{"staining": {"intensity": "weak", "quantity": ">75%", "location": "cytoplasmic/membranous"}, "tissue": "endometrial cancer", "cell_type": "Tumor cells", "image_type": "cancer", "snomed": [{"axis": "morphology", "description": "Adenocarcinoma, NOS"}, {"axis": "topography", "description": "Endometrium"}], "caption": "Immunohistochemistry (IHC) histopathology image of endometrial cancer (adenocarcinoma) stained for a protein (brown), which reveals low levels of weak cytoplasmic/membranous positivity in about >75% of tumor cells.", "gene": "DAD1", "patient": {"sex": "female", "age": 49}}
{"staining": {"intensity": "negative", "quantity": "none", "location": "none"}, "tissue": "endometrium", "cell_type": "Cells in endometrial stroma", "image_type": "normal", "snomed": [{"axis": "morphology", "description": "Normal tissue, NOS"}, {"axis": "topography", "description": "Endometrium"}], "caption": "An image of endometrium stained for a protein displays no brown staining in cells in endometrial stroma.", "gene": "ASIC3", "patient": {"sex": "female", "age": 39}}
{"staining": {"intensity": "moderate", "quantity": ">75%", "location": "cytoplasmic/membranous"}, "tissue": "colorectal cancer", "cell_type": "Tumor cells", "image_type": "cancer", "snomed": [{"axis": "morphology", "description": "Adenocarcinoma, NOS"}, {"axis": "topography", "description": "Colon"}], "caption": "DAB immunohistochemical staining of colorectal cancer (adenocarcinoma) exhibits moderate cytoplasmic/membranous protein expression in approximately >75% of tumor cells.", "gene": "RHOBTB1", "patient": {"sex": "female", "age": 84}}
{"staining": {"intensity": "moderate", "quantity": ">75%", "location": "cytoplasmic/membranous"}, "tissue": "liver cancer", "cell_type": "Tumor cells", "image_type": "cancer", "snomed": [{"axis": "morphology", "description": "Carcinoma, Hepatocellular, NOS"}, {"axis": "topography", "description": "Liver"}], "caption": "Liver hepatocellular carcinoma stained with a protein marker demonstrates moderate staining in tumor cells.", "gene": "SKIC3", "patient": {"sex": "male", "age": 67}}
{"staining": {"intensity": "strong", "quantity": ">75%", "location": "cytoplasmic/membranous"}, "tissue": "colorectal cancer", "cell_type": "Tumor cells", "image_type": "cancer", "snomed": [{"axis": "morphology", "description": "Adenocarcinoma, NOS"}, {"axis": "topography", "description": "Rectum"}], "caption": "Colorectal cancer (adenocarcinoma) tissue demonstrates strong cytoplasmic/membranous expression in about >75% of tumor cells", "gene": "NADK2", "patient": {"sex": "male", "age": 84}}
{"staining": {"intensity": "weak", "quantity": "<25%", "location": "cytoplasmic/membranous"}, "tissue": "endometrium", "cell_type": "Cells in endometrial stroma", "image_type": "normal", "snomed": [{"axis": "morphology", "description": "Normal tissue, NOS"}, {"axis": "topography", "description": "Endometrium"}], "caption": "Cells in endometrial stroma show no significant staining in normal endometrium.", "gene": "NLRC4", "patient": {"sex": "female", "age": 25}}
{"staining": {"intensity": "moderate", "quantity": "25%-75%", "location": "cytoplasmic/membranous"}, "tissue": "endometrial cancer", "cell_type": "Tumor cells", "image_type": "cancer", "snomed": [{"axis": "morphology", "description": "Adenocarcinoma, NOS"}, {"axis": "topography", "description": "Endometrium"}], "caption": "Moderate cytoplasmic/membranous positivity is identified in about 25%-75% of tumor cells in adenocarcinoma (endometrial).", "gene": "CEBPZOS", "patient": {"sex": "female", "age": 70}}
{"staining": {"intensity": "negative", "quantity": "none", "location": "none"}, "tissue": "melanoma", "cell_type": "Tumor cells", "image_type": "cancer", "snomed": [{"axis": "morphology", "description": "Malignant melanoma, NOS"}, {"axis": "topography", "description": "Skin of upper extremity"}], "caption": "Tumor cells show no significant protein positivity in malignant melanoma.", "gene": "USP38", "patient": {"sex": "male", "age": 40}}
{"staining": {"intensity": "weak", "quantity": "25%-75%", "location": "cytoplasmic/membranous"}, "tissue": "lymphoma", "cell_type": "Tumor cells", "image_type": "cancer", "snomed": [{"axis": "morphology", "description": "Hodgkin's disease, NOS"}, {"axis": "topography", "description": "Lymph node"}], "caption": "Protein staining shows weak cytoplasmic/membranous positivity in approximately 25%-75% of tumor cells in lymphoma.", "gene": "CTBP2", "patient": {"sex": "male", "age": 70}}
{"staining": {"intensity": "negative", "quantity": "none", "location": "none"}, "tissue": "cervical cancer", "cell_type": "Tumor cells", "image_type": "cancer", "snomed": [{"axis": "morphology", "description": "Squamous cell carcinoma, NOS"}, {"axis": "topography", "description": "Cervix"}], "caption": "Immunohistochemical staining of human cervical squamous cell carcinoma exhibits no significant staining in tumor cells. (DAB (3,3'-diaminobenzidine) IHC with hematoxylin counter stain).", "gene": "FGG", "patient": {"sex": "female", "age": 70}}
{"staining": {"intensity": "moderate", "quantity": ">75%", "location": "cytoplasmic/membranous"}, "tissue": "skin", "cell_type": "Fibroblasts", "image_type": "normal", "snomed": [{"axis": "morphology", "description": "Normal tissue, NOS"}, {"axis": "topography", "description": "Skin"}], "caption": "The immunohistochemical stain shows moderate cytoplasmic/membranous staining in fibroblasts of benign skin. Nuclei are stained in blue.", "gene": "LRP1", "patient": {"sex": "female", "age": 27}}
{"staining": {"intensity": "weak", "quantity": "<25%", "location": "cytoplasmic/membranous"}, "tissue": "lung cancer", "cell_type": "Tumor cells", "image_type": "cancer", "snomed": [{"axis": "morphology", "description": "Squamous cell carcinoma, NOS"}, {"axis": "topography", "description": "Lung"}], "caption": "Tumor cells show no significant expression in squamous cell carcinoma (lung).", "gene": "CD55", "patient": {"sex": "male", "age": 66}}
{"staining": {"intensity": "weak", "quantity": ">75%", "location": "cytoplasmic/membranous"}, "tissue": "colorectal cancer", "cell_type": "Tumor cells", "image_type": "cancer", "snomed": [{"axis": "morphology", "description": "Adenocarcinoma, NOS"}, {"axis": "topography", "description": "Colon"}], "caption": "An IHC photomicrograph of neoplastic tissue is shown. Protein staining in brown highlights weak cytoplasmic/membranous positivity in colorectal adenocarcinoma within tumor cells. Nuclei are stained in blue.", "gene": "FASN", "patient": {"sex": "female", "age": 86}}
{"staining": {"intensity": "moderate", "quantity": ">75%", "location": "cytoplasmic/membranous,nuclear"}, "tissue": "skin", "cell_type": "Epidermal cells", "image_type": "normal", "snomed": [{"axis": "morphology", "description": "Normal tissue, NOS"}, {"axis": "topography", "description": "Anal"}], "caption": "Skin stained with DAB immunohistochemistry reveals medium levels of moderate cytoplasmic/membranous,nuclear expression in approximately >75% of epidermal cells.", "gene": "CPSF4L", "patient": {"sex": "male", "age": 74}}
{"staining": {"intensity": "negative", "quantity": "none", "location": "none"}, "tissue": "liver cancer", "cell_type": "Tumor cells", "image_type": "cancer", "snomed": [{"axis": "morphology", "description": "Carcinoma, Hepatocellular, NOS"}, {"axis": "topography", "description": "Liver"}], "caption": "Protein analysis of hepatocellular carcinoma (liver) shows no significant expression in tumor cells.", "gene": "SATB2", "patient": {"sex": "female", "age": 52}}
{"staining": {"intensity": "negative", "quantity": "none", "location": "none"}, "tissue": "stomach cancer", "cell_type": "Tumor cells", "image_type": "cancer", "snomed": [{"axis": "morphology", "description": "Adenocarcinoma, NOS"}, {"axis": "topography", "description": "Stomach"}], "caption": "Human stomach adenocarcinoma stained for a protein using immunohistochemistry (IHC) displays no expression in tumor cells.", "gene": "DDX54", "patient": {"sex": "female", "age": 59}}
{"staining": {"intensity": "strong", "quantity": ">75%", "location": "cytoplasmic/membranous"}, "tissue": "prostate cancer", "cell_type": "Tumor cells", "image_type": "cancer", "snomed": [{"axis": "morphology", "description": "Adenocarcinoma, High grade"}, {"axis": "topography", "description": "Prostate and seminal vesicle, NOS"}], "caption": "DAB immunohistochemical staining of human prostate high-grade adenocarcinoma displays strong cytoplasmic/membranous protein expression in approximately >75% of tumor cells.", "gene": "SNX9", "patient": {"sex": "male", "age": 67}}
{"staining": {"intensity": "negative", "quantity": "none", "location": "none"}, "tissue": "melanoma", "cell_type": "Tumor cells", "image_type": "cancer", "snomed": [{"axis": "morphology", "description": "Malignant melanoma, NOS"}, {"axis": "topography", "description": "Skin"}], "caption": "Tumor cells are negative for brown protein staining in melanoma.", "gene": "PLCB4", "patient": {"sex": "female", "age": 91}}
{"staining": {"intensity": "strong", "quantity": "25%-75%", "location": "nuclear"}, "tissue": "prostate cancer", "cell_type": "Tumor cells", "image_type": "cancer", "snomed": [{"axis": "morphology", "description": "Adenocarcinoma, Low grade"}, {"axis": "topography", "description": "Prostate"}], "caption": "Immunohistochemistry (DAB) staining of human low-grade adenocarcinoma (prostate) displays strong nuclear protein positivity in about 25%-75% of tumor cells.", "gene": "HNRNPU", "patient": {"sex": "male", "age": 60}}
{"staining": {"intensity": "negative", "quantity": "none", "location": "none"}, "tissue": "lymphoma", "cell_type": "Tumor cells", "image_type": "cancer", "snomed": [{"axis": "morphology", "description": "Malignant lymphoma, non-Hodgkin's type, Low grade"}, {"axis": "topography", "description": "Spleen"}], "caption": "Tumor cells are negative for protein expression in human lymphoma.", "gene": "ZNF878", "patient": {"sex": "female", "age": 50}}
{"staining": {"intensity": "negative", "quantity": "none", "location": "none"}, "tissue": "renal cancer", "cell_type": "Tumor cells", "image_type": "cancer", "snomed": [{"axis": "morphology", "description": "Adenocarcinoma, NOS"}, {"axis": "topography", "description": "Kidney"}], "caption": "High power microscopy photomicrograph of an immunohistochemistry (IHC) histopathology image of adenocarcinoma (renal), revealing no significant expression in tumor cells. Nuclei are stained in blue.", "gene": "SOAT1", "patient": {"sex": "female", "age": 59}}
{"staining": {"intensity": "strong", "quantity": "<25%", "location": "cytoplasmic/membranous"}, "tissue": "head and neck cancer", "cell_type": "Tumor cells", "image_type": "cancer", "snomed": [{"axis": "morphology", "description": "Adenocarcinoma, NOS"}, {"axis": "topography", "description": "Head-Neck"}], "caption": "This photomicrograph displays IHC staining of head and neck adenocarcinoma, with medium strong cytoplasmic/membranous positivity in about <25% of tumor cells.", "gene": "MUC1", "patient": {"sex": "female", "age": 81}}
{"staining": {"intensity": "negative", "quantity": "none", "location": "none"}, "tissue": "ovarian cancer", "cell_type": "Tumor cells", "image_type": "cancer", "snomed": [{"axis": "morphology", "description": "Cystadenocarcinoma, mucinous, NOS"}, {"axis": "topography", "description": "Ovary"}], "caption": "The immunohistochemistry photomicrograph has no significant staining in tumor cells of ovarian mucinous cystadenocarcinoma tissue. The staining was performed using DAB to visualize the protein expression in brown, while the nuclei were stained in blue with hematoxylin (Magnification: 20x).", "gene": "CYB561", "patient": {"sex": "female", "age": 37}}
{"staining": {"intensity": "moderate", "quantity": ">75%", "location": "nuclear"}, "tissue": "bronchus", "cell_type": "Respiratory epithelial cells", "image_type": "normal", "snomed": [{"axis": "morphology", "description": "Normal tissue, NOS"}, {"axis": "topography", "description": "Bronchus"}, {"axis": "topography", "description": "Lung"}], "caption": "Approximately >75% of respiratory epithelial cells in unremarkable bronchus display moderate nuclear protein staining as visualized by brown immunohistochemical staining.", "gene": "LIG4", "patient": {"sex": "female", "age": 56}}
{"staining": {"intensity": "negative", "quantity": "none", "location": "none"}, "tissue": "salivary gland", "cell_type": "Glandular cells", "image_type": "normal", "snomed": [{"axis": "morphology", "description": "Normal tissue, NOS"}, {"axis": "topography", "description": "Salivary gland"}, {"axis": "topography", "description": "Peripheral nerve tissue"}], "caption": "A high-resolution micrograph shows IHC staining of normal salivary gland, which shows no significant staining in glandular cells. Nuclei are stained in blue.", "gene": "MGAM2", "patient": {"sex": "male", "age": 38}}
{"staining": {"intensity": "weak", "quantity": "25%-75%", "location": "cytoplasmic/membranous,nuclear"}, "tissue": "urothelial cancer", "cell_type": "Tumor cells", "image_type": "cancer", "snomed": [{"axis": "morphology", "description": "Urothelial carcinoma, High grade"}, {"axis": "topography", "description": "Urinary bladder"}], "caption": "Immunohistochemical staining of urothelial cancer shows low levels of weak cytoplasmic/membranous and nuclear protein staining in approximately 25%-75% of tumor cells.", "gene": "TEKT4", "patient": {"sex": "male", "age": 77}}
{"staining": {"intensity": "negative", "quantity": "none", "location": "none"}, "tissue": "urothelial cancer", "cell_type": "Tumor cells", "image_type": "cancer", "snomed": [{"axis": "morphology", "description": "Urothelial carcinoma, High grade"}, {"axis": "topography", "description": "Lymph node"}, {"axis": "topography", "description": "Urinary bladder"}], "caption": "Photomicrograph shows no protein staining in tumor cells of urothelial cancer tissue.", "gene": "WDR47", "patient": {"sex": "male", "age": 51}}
+===+
Your assignment:
Reproduce exactly the lines above from the line with "negative for brown" to the line with "non-Hodgkin's type, Low", including both, and add nothing.

Response area:
{"staining": {"intensity": "negative", "quantity": "none", "location": "none"}, "tissue": "melanoma", "cell_type": "Tumor cells", "image_type": "cancer", "snomed": [{"axis": "morphology", "description": "Malignant melanoma, NOS"}, {"axis": "topography", "description": "Skin"}], "caption": "Tumor cells are negative for brown protein staining in melanoma.", "gene": "PLCB4", "patient": {"sex": "female", "age": 91}}
{"staining": {"intensity": "strong", "quantity": "25%-75%", "location": "nuclear"}, "tissue": "prostate cancer", "cell_type": "Tumor cells", "image_type": "cancer", "snomed": [{"axis": "morphology", "description": "Adenocarcinoma, Low grade"}, {"axis": "topography", "description": "Prostate"}], "caption": "Immunohistochemistry (DAB) staining of human low-grade adenocarcinoma (prostate) displays strong nuclear protein positivity in about 25%-75% of tumor cells.", "gene": "HNRNPU", "patient": {"sex": "male", "age": 60}}
{"staining": {"intensity": "negative", "quantity": "none", "location": "none"}, "tissue": "lymphoma", "cell_type": "Tumor cells", "image_type": "cancer", "snomed": [{"axis": "morphology", "description": "Malignant lymphoma, non-Hodgkin's type, Low grade"}, {"axis": "topography", "description": "Spleen"}], "caption": "Tumor cells are negative for protein expression in human lymphoma.", "gene": "ZNF878", "patient": {"sex": "female", "age": 50}}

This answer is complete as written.